# Skinnies on different size rim



## lilman (Jul 9, 2011)

I found a set of 30x9x14 for 600$ with 40 miles on them. My rims are two different widths so will that affect the overall diameter of the tires? Also, they can be had for 800$ with rims for an arctic cat? Does arctic cat have same lug pattern as kawasaki?


----------



## Polaris425 (Dec 16, 2004)

^ I dont think they do... Kawi's are 4/110 for IRS and 4/137 for SRA. 

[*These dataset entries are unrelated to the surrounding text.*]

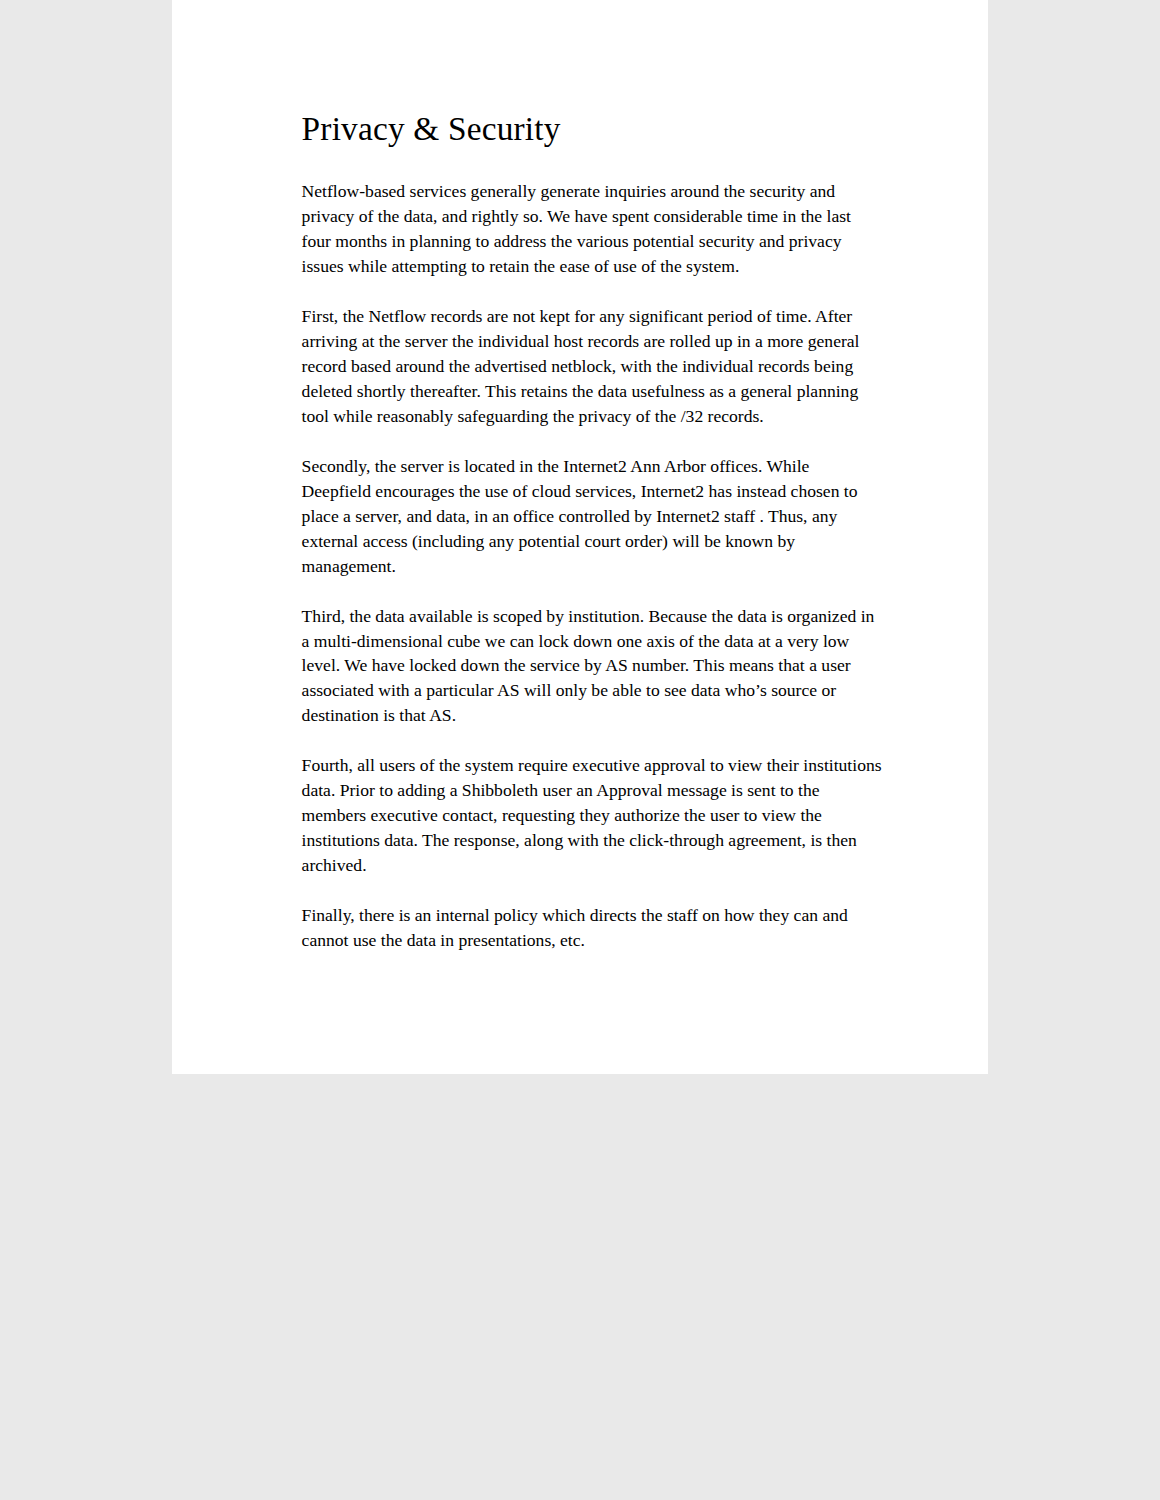Privacy & Security
Netflow-based services generally generate inquiries around the security and privacy of the data, and rightly so. We have spent considerable time in the last four months in planning to address the various potential security and privacy issues while attempting to retain the ease of use of the system.
First, the Netflow records are not kept for any significant period of time. After arriving at the server the individual host records are rolled up in a more general record based around the advertised netblock, with the individual records being deleted shortly thereafter. This retains the data usefulness as a general planning tool while reasonably safeguarding the privacy of the /32 records.
Secondly, the server is located in the Internet2 Ann Arbor offices. While Deepfield encourages the use of cloud services, Internet2 has instead chosen to place a server, and data, in an office controlled by Internet2 staff . Thus, any external access (including any potential court order) will be known by management.
Third, the data available is scoped by institution. Because the data is organized in a multi-dimensional cube we can lock down one axis of the data at a very low level. We have locked down the service by AS number. This means that a user associated with a particular AS will only be able to see data who’s source or destination is that AS.
Fourth, all users of the system require executive approval to view their institutions data. Prior to adding a Shibboleth user an Approval message is sent to the members executive contact, requesting they authorize the user to view the institutions data. The response, along with the click-through agreement, is then archived.
Finally, there is an internal policy which directs the staff on how they can and cannot use the data in presentations, etc.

If they were 10's or 11's I'd say they'd be just fine on your wider rims, I had 10's on rear rims & they were fine. But the 9's are pretty skinny I dont think it would work well on a wider rim. I'm guessing you might have 8" wide rims for the rear? It might be fine but... I dunno


----------



## filthyredneck (Feb 10, 2010)

I just picked up a set of 8" wide wheels not too long ago because I got a good deal on them, I have skinny 31 laws up front on these wheels....Didn't have any trouble mounting them or airing them up, but first ride out I had to get against a tree REALLY HARD while turning out of a hole and managed to make one of them start leaking around the bead and it did manage to get low enough to come off the rim before I was able to make it back to my truck :34:
Had it not been for that I wouldn't have had any probs. There where several other trees and cypress stumps that were run over as well as several hard ruts and a couple wheelies. That being said, I think you could run them, but it would require you to pay a little attention while on the trail.


----------



## lilman (Jul 9, 2011)

I appreciate the replies y'all. I'm going with a set of practically brand new skinny wide mudzillas for 250$. I just like a good deal!


----------



## lilman (Jul 9, 2011)

And polaris425, Roll Tide!!!!


----------



## Polaris425 (Dec 16, 2004)

sounds good! and Roll Tide back at ya! lol


----------